Serbian authorities decide to ban gay parade

BELGRADE -- The Serbian authorities on Wednesday decided to ban the gay parade, scheduled for October 6 in Belgrade, and cited security concerns as the reason for the ban.

MUP officers secure the area around the 'Ecce Homo' exhibition location (Tanjug)
MUP officers secure the area around the 'Ecce Homo' exhibition location (Tanjug)

All other gatherings planned for Saturday have also been banned.
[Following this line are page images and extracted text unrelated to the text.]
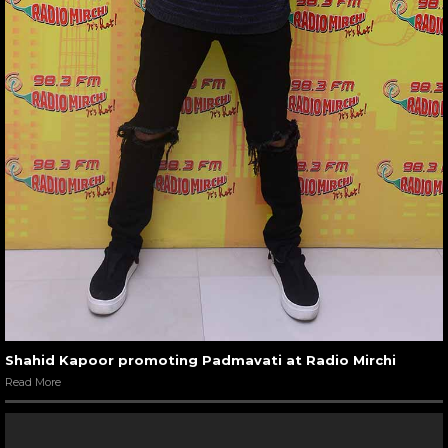
Shahid Kapoor promoting Padmavati at Radio Mirchi
Read More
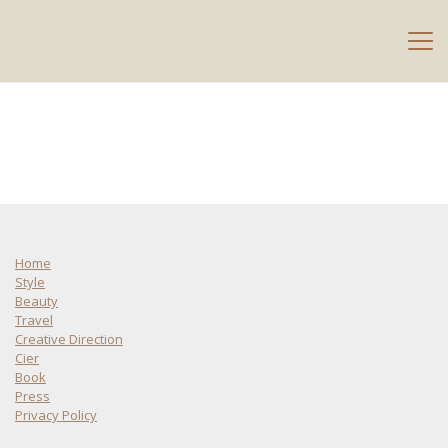
Home
Style
Beauty
Travel
Creative Direction
Cier
Book
Press
Privacy Policy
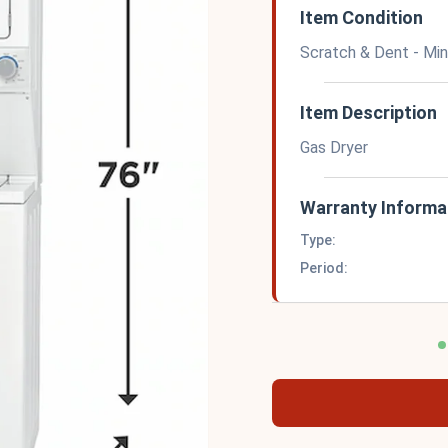
Item Condition
Scratch & Dent - Mi
Item Description
Gas Dryer
Warranty Informa
Type:
Period:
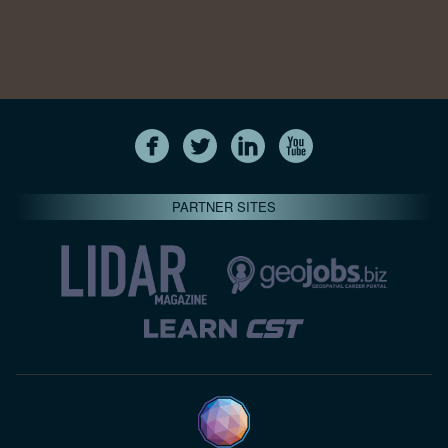
PARTNER SITES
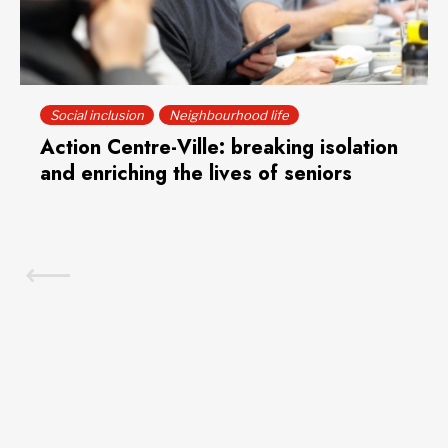
Social inclusion
Neighbourhood life
Action Centre-Ville: breaking isolation
and enriching the lives of seniors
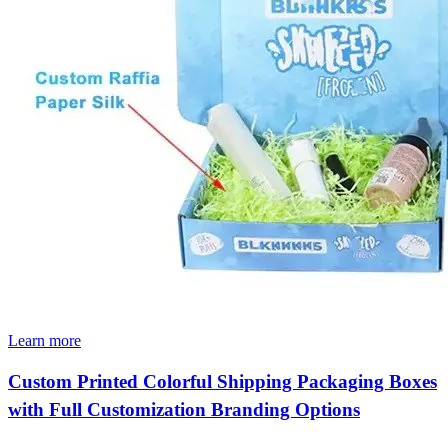
Learn more
Custom Printed Colorful Shipping Packaging Boxes
with Full Customization Branding Options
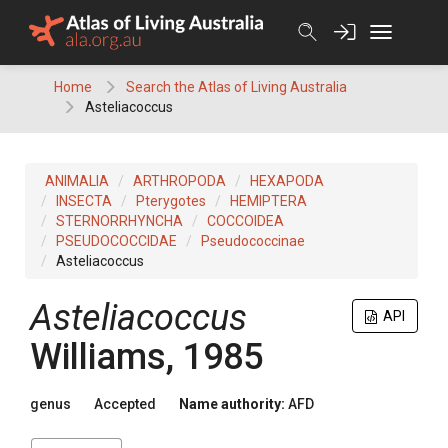
Skip
to
content
Home
Search the Atlas of Living Australia
Asteliacoccus
ANIMALIA
ARTHROPODA
HEXAPODA
INSECTA
Pterygotes
HEMIPTERA
STERNORRHYNCHA
COCCOIDEA
PSEUDOCOCCIDAE
Pseudococcinae
Asteliacoccus
Asteliacoccus
API
Williams, 1985
genus
Accepted
Name authority:
AFD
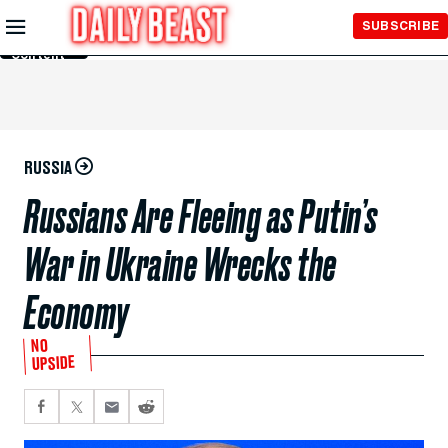
Skip to
SUBSCRIBE
Main
Content
RUSSIA
Russians Are Fleeing as Putin’s
War in Ukraine Wrecks the
Economy
NO
UPSIDE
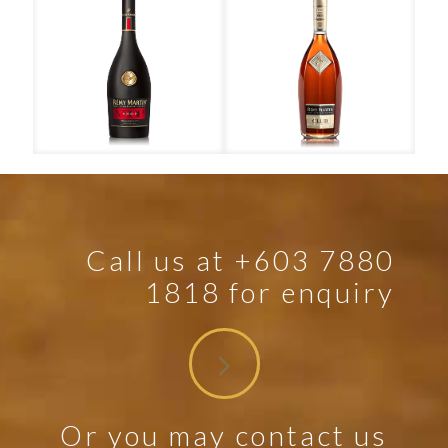
Rémy Martin – VSOP
Rémy Martin – Club
Call us at +603 7880
1818 for enquiry
Or you may contact us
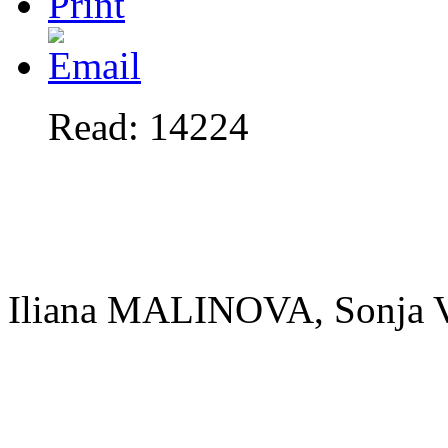
Read: 14224
Iliana MALINOVA, Sonj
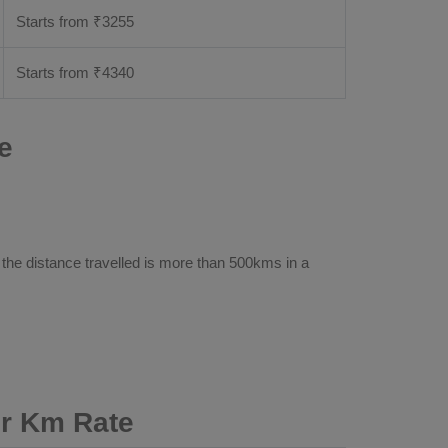
Starts from ₹
3255
Starts from ₹
4340
e
 the distance travelled is more than 500kms in a
er Km Rate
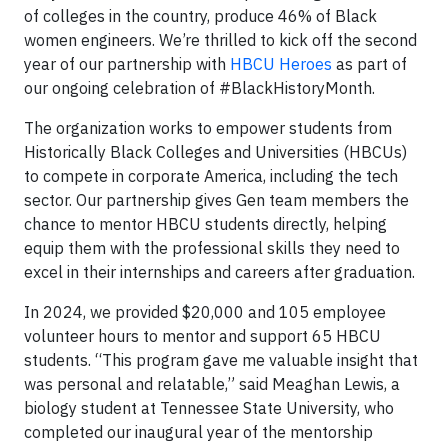
of colleges in the country, produce 46% of Black
women engineers. We’re thrilled to kick off the second
year of our partnership with
HBCU Heroes
as part of
our ongoing celebration of #BlackHistoryMonth.
The organization works to empower students from
Historically Black Colleges and Universities (HBCUs)
to compete in corporate America, including the tech
sector. Our partnership gives Gen team members the
chance to mentor HBCU students directly, helping
equip them with the professional skills they need to
excel in their internships and careers after graduation.
In 2024, we provided $20,000 and 105 employee
volunteer hours to mentor and support 65 HBCU
students. “This program gave me valuable insight that
was personal and relatable,” said Meaghan Lewis, a
biology student at Tennessee State University, who
completed our inaugural year of the mentorship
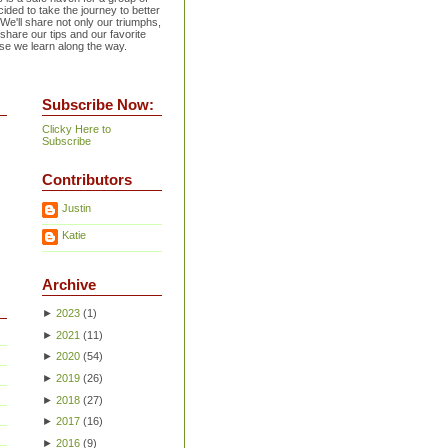
ided to take the journey to better
 We'll share not only our triumphs,
 share our tips and our favorite
se we learn along the way.
Subscribe Now:
Clicky Here to
Subscribe
Contributors
Justin
Katie
Archive
►
2023
(
1
)
►
2021
(
11
)
►
2020
(
54
)
►
2019
(
26
)
►
2018
(
27
)
►
2017
(
16
)
►
2016
(
9
)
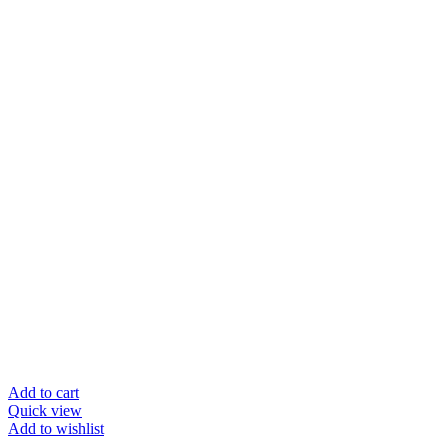
Add to cart
Quick view
Add to wishlist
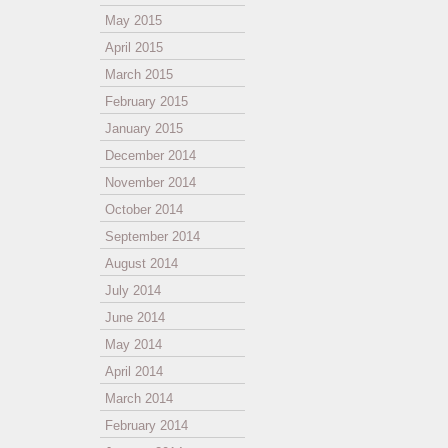
May 2015
April 2015
March 2015
February 2015
January 2015
December 2014
November 2014
October 2014
September 2014
August 2014
July 2014
June 2014
May 2014
April 2014
March 2014
February 2014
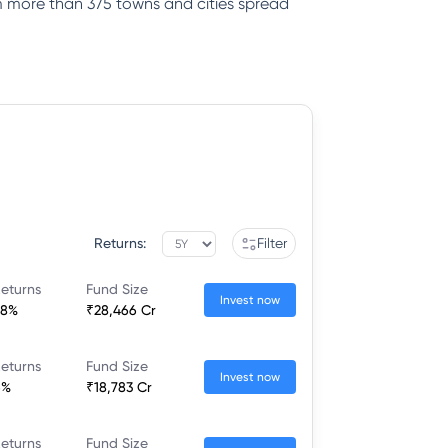
rom more than 375 towns and cities spread
Returns:
Filter
eturns
Fund Size
Invest now
08%
₹28,466 Cr
eturns
Fund Size
Invest now
6%
₹18,783 Cr
eturns
Fund Size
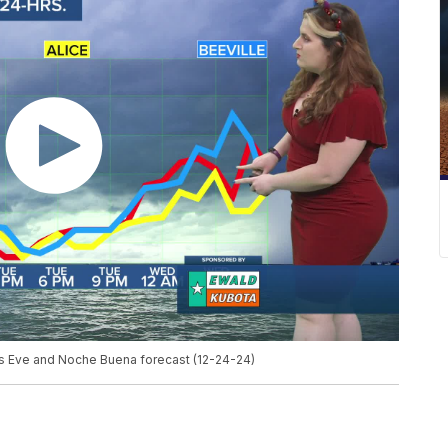
as Eve and Noche Buena forecast (12-24-24)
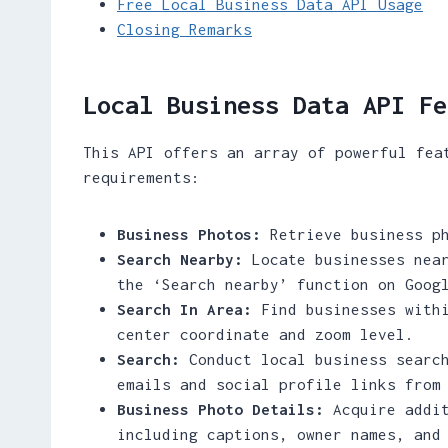
Free Local Business Data API Usage
Closing Remarks
Local Business Data API Fe
This API offers an array of powerful fea
requirements:
Business Photos:
Retrieve business ph
Search Nearby:
Locate businesses near
the ‘Search nearby’ function on Goog
Search In Area:
Find businesses withi
center coordinate and zoom level.
Search:
Conduct local business search
emails and social profile links from
Business Photo Details:
Acquire addit
including captions, owner names, and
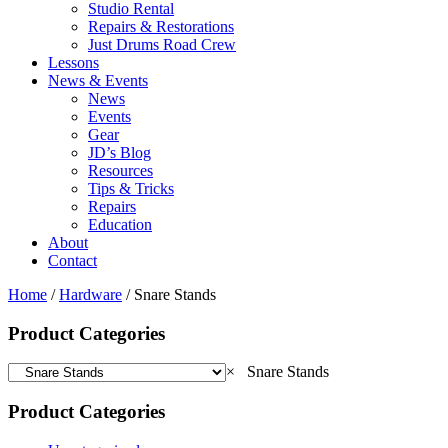
Studio Rental
Repairs & Restorations
Just Drums Road Crew
Lessons
News & Events
News
Events
Gear
JD’s Blog
Resources
Tips & Tricks
Repairs
Education
About
Contact
Home
/
Hardware
/ Snare Stands
Product Categories
×
Snare Stands
Product Categories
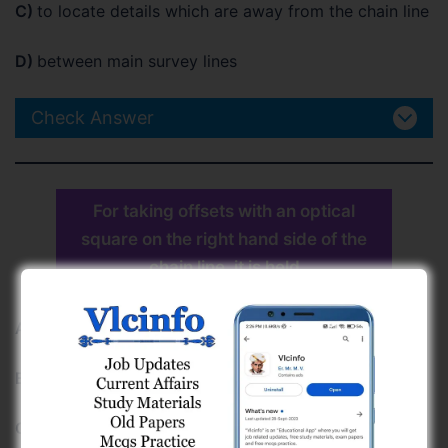
C)
to locate details which are away from the chain line
D)
between main survey lines
Check Answer
For taking offsets with an optical
square on the right hand side of the
chain line, it is held
A)
by left hand up side down
B)
by right hand upright
C)
by left hand upright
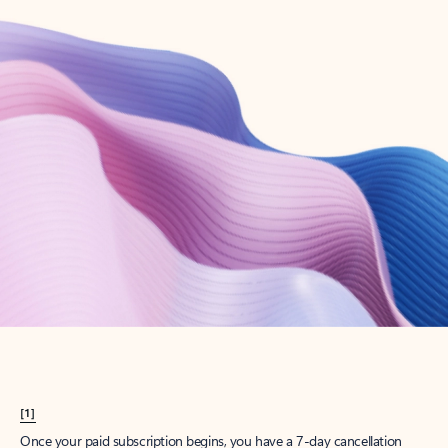
Create account
Try Microsoft 365
Get the best Outlook experience with a Microsoft 365 subscription.
Explore plans
[1]
Once your paid subscription begins, you have a 7-day cancellation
The Interior Ministry (MUP) made its decision based on security assessments.

Earlier in the day Serbian Orthodox Patriarch Irinej urged the authorities to ban the parade, and an exhibition, deemed to be insulting to Christians.

The exhibition, dubbed "Ecce Homo", and the gay parade were planned as part of the week-long Belgrade Pride 2012.

Right-wing movement Dveri also asked for the show to be banned.

At 16:30 CET on Wednesday, several hundred police officers in riot gear were deployed around the Center for Cultural Decontamination where the controversial exhibition opened this evening.

The police also shut down the traffic in several surrounding streets as a security precaution.

Previously, Prime Minister Ivica Dačić - who also serves as interior minister - said that the parade would be banned if security services found the risk of violence associated with it was too high.

Goran Miletić, one of the organizers, told B92 that they had received an explanation from the MUP "which said absolutely nothing except to quote a legal article which stated that it had been appraised that security could be jeopardized during the gathering".

"If the state capitulated last year, this is an open coalition with hooligans considering that representatives of the executive branch of government completely adopted the arguments of extremist organizations, and even their demands," said Miletić.

PM explains decision

The Ministry of the Interior stated that on the basis of all security assessments and recommendations, it decided to ban all gatherings scheduled for October 6 in order to preserve the peace and security of citizens and their property, the government said on its website.

Such a decision was made on the basis of Article 11 of the Law on Public Gatherings, the assessment of security services, the police and the Office for Coordination of Work of Security Services, as well as in view of the announcement of a serious threat to public order and security of citizens during public gatherings scheduled for that day, the statement further said.

Ivica Dačić underlined that this decision is not aimed at harming and denying anyone's human and civil rights and freedoms.

It has been made in order to protect the safety of citizens of Belgrade and prevent possible clashes and riots that might threaten diplomatic and consular offices of foreign states too, he was quoted as saying.

"First of all, this decision was made in order to protect the lives of citizens, including members of the police," Dačić said and added that only for securing today’s exhibition, "which causes great distress to the public because in it Jesus Christ is mentioned in a provocative context", at least 2,000 policemen must be engaged.

The prime minister added that at this moment, "the last thing Serbia needs are clashes and victims", and concluded:

"It is very important for the credibility of Serbia to show the strength of the state. And this does not amount to any kind of capitulation before some who think they can use their paramilitary or any other threats to endanger the holding of public gatherings - it means that it has been assessed that, at this time, serious violations of public peace and order could occur, which would seriously jeopardize interests of the citizens and the state as a whole."